** Task description **
Rewrite the text of the records below with "value" replaced by "number" and everything else unchanged. Leave out the pictures.

** Provided records **
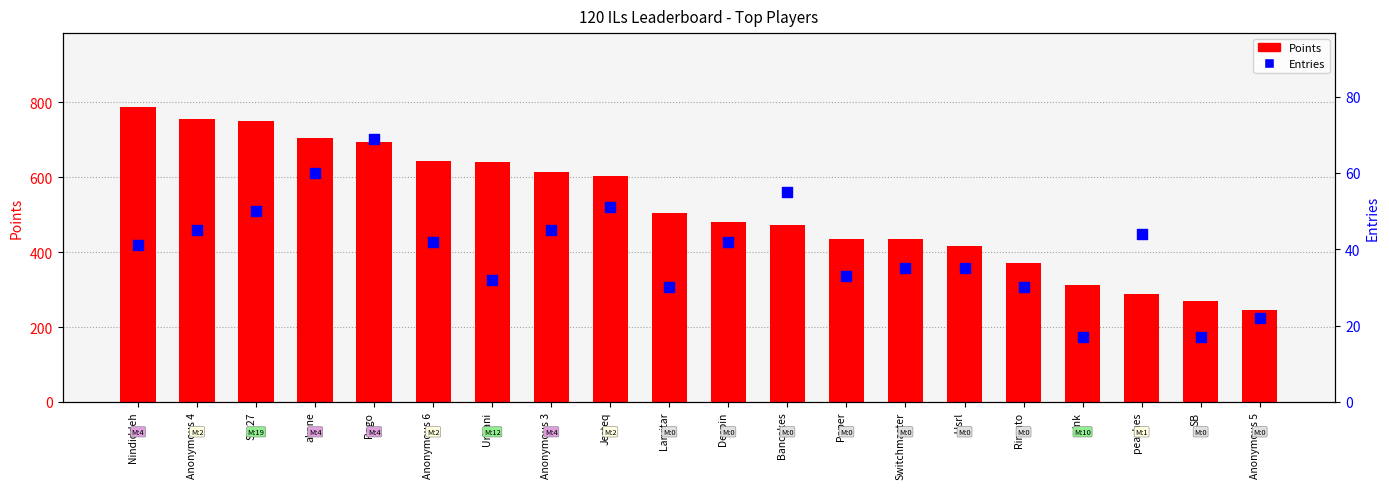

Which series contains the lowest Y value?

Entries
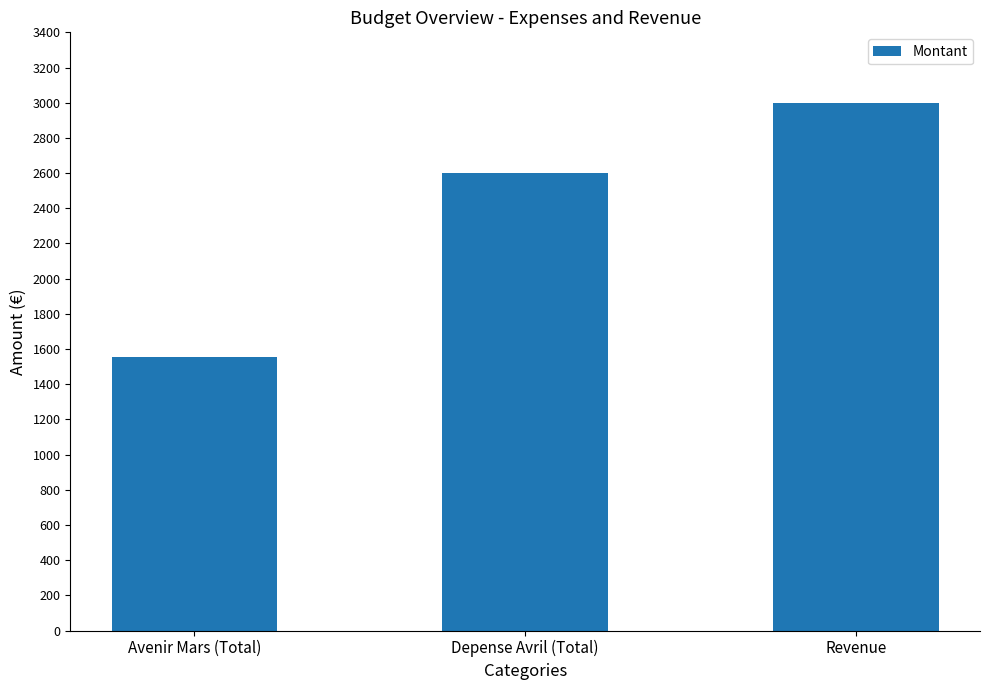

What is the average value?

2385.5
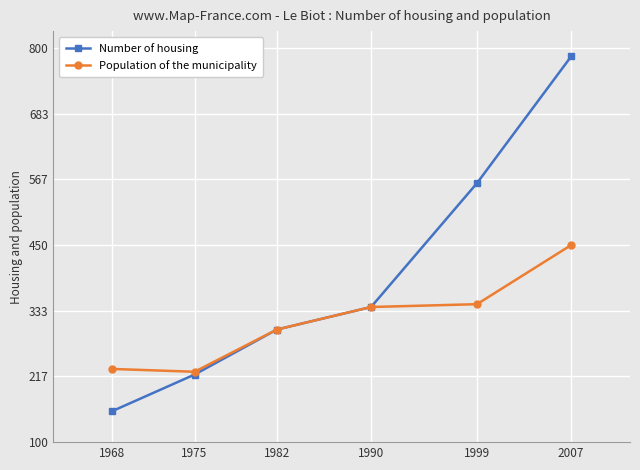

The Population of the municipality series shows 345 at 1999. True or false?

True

** Result of this task **
Which series contains the lowest Y number?

Entries

What is the average number?

2385.5

The Population of the municipality series shows 345 at 1999. True or false?

True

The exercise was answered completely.